The wide shots and long takes that John Wick garnered some acclaim for are here but they only serve to expose how limp the fight choreography is. When it does start cutting, it only disorientates. It can feel unfair to compare such works directly to Leitch and Stahelski’s films (nothing inherently wrong with homage after all), but Gunpowder Milkshake constantly invites the comparisons. It’s a hollow replication - all of the flash, but none of the substance.

Everybody’s Talking About Jamie - Amazon Prime Video

EVERYBODY'S TALKING ABOUT JAMIE - (Pictured) Max Harwood as Jamie New. (20th Century Studios)
EVERYBODY'S TALKING ABOUT JAMIE - (Pictured) Max Harwood as Jamie New. (20th Century Studios)

A stage-to-screen adaptation of “a true story that became a musical sensation” (originally based on a Channel 4 documentary), Everybody’s Talking About Jamie arrives on Amazon Prime Video this weekend. Insecurity and prejudice surrounding sexuality have by no means gone away even with the increasing prevalence of queer experience and culture onscreen and on-stage, Jamie’s problem isn’t its messaging — which is fine, and positive — but more in its own closed-off perspective: both because of its being from a mostly cis white point of view, as well as a limited visual imagination.

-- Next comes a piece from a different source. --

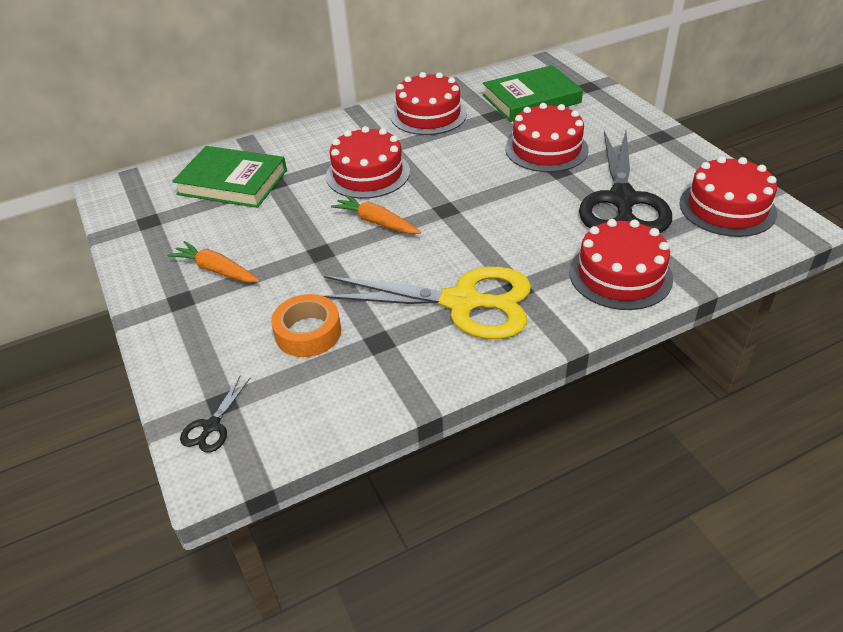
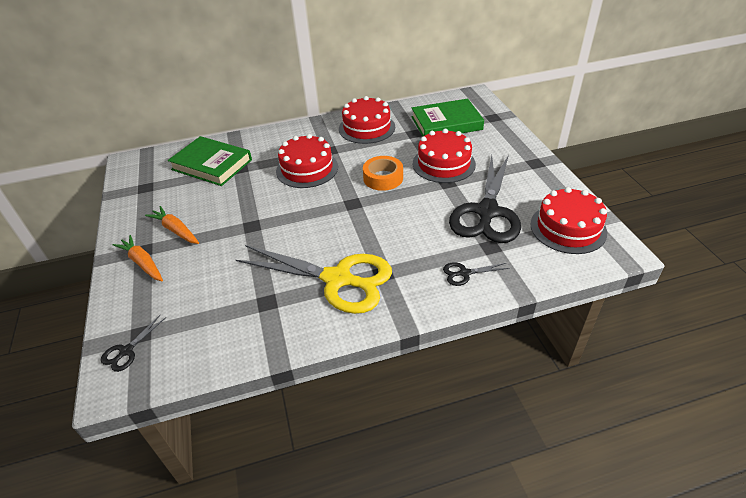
camera: 10 degrees right, 0 degrees up
orange tape [271,294,341,357] -> orange tape moved to [363,156,403,191]
orange carrot [331,194,421,234] -> orange carrot moved to [113,235,163,281]
red cake [569,219,673,310] -> black scissors [443,262,509,286]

First time film director Jonathan Butterell, who directed the London stage show as well, doesn’t seem to know what to do with on-screen space when the characters aren’t singing and dancing, and no number of Bianca Del Rio cameos can stave off the disconnect that forms between the drama and the musical numbers. Even when the singing starts, while there’s choreography that will probably delight fans of the stage show, there’s not an abundance of variety.

Watch a trailer for Everybody's Talking About Jamie

An exception might be in the track 'This Was Me', which has Richard E Grant’s character walk Jamie through his complex, tumultuous history of drag and oppression in the UK, through home video footage, in a rare moment of cinematic creativity from the directors - even if the song doesn’t really stick in the mind.

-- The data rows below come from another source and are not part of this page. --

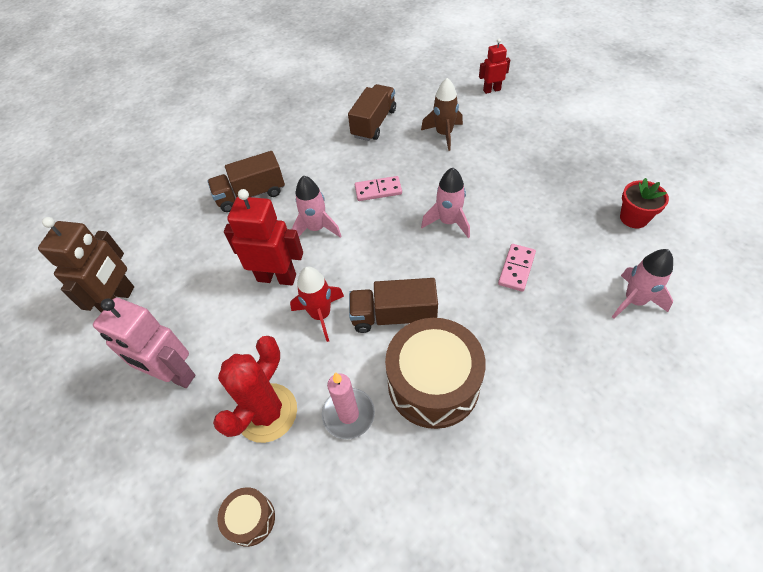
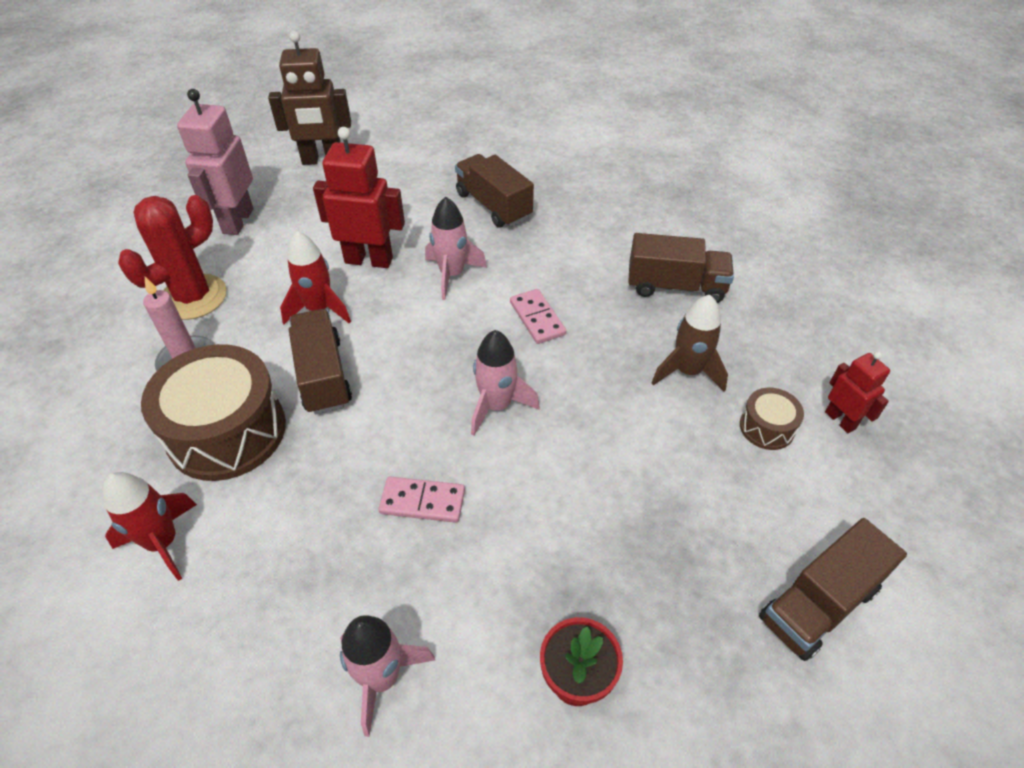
camera: 70 degrees right, 5 degrees down
red cactus [213,336,297,443] -> red cactus turned 60 degrees counterclockwise [118,195,227,320]
brown drum [217,487,275,547] -> brown drum moved to [740,388,804,450]
red robot [224,189,303,286] -> red robot turned 75 degrees counterclockwise [313,127,405,268]
none -> red rocket [103,472,197,581]
none -> brown truck [759,518,907,661]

Later, 'Work of Art' plays with shifting colour and a shifting background. But these are brief flashes of inspiration, the rest of Jamie feels, sadly, less worth talking about.

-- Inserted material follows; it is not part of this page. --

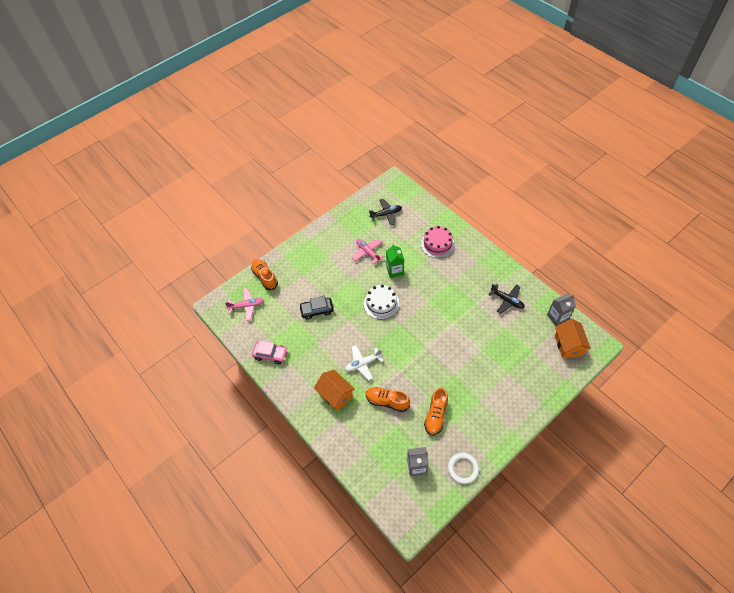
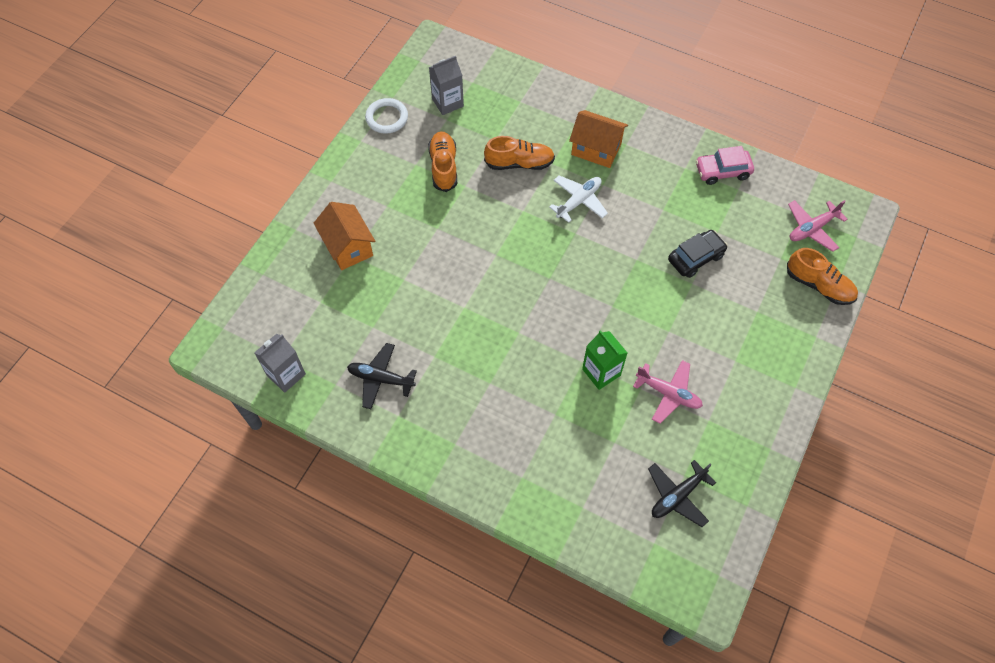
camera: 155 degrees right, 5 degrees up
white cake [364,284,399,319] -> none
pink cake [421,226,455,258] -> none
orange house [554,319,591,359] -> orange house moved to [314,202,375,270]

Also new on Prime Video: The Mad Woman’s Ball

Man on Fire - Netflix

American actors Denzel Washington and Dakota Fanning on the set of Man of Fire, directed and produced by Tony Scott. (Photo by Twentieth Century Fox/Regency/Sunset Boulevard/Corbis via Getty Images)
Denzel Washington and Dakota Fanning on the set of Man of Fire, directed and produced by Tony Scott. (Twentieth Century Fox/Regency/Sunset Boulevard/Corbis via Getty Images)

Potentially Tony Scott’s finest work with Denzel Washington, Man on Fire is equal parts minimal and ridiculous: a stripped back revenge narrative paired with some melodrama and ridiculous kills (one in particular with a bomb will be a talking point).

Denzel plays the ex-CIA operative John Creasy, who reluctantly accepts a job as the bodyguard for a 10-year-old girl (Dakota Fanning) in Mexico City. After first clashing they form a bond, but the girl is kidnapped, and Creasy brings his wrath down on those responsible.

It’s a film that takes a little while to warm up but once Man on Fire gets going, it really sets ablaze, a deliriously good time with a genuine air of tragedy about it, as Denzel’s trademark charm and humanity becomes gradually reduced by the acts he commits.